I was stunned by how well the different national groups had apparently organized themselves in this squatter village of some 3,500. There were sections of the camp housing Syrians, Iraqis, Iranians, Kurds, Somalis, Ethiopians, Eritreans, Sudanese and others—with stores, a barbershop and cafés. We drank sweet black tea in a makeshift café full of Iranian men, followed by another meeting over tea with Ethiopians followed by tea and baklava in a rustic Afghan tent restaurant. Yet despair and agitation were also palpable.

I met a man from Eritrea outside the door of the makeshift library, “Jungle Books,” which held dictionaries and novels in the languages of the camp’s primary residents. I asked him how he was, and his honest response still haunts me. 

“Are we human beings? Are we human beings?” he said, gesturing toward the sprawl of blue plastic tarps and muddy trails through the camp. “And this?” he gestured with disgust. “We have come here for this?” 
He told me how he’d left a desperate situation in his homeland with hopes of a new life, which was so obviously blocked before him by UK government immigration policies.

I asked him if I could pray for him, and he declined, stating that he was Orthodox. I told him I had great respect for Orthodox Christians, and this moved him enough that he accepted my prayers.

Most of the camp residents resist any contact with French authorities, not wanting to be processed outside of the UK, their final destination. Yet now France is warning that the camp will soon be demolished and people will have to leave. But where will they go? France claims they will deport many to their countries of origin. Yet there are many unaccompanied children present in the camp and others who most certainly would be in grave danger if returned home.

The movement of millions of people from impoverished countries and war zones into Europe is creating a lot of fear and anxiety. People of faith must resist attempts of politicians and the media to incite fear or false compassion. Followers of Jesus are called to face people and issues with open eyes and compassionate hearts. Jesus warns in Matthew 24:12 that in later days “because lawlessness is increased, most people’s love will grow cold. But the one who endures to the end, he will be saved.”

What is Jesus calling his followers to endure? I wonder. It seems Jesus is calling those who follow him to endure the lawlessness without letting their love grow cold. It is the one who endures without their heart growing cold who will be saved. So how do we endure in these perilous times?

I have been inspired in my readings of the Gospels to see people and problems the way Jesus sees them—with a heart of limitless and practical compassion for the masses.

Data:
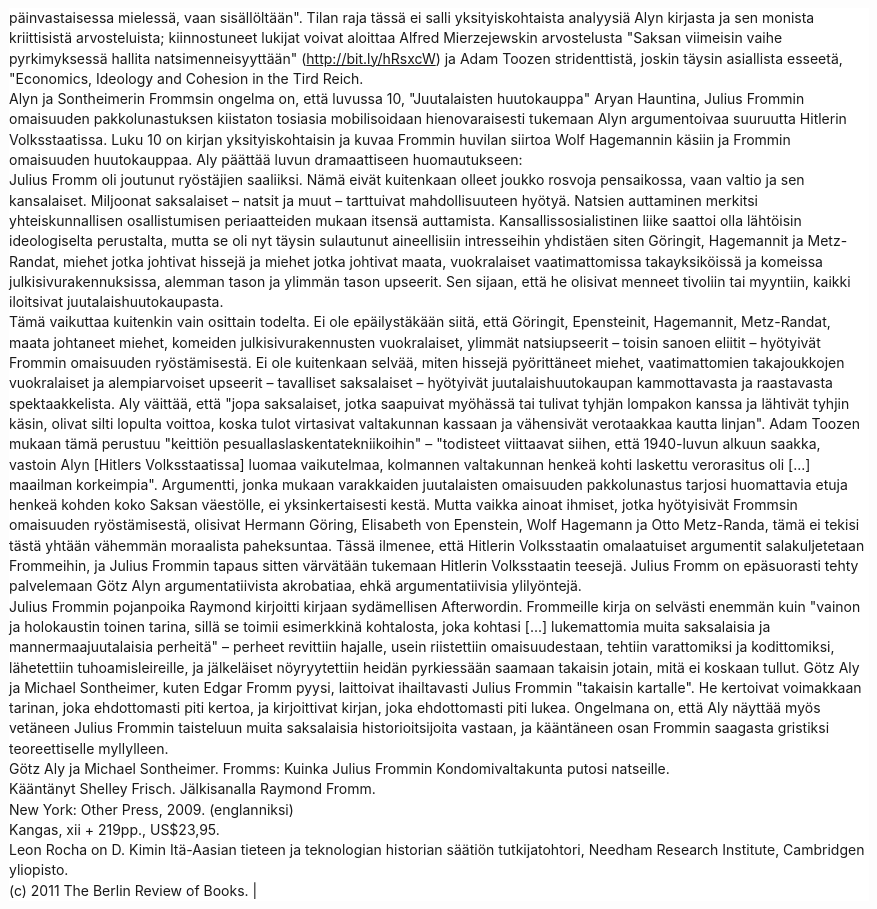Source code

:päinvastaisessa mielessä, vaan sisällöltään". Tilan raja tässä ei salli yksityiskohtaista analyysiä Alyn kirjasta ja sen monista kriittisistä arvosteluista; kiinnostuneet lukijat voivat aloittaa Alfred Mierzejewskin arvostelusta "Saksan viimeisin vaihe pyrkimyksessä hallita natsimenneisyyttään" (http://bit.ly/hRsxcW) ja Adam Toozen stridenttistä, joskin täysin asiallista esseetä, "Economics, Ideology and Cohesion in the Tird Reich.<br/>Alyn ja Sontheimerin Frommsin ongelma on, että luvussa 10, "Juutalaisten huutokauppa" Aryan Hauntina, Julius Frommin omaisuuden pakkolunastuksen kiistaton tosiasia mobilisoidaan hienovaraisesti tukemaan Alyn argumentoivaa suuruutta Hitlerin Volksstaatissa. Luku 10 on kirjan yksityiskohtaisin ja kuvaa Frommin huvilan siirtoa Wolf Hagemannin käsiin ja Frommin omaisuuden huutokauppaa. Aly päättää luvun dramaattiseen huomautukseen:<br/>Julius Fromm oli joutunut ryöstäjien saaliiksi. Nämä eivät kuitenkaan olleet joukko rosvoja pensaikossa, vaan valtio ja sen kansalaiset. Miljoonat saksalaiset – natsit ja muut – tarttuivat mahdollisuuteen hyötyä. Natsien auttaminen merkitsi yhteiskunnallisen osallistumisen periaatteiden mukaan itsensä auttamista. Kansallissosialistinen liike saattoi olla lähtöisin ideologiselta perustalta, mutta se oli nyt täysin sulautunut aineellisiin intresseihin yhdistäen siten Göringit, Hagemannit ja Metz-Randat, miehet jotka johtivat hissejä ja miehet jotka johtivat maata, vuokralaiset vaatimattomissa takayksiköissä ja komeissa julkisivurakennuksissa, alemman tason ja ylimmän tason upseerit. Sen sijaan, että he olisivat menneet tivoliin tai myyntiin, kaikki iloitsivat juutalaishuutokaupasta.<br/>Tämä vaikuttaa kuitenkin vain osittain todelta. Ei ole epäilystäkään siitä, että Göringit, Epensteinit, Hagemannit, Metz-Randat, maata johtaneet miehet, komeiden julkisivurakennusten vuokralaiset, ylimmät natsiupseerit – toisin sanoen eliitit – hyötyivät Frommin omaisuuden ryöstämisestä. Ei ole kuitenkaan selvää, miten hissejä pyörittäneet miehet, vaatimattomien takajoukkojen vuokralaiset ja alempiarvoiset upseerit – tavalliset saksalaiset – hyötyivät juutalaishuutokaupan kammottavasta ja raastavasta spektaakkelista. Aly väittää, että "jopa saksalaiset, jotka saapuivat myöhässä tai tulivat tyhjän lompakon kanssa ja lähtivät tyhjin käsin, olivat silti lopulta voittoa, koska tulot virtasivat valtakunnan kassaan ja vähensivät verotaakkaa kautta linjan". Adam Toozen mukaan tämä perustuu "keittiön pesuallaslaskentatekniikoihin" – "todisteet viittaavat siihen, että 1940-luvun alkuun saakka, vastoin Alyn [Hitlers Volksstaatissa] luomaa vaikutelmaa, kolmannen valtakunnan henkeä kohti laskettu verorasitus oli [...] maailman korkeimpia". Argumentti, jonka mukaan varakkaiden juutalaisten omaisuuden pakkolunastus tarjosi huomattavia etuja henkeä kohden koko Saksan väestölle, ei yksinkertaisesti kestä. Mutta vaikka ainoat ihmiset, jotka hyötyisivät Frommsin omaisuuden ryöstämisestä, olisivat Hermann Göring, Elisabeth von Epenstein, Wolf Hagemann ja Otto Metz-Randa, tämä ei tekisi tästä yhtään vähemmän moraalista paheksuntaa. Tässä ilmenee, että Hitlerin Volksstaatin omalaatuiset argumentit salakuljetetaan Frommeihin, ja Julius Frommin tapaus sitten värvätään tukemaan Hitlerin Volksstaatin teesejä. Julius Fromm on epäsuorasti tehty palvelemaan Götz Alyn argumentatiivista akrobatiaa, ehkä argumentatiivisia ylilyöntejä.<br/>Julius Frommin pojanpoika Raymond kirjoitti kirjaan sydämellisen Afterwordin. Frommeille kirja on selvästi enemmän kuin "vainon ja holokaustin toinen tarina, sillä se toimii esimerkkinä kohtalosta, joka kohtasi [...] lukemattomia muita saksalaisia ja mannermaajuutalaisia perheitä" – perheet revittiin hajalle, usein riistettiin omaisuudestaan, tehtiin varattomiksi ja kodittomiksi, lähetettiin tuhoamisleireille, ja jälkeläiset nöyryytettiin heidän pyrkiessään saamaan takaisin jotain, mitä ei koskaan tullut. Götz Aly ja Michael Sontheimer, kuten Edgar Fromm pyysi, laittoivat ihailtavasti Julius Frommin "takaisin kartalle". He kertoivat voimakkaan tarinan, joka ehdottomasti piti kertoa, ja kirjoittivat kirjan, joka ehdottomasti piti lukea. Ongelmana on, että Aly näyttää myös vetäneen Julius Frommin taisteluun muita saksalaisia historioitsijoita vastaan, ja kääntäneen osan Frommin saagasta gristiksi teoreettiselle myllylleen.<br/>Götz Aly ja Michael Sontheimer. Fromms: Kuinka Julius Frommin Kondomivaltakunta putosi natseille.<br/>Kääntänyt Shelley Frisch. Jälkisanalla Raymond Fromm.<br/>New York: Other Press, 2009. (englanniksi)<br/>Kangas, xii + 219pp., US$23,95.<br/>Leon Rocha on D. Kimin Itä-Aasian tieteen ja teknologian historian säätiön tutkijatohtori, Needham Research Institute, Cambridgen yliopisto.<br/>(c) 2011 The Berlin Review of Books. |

Your goal: List every national group that the passage about the squatter camp names as having its own section of the camp.

Task solution: Syrians, Iraqis, Iranians, Kurds, Somalis, Ethiopians, Eritreans, Sudanese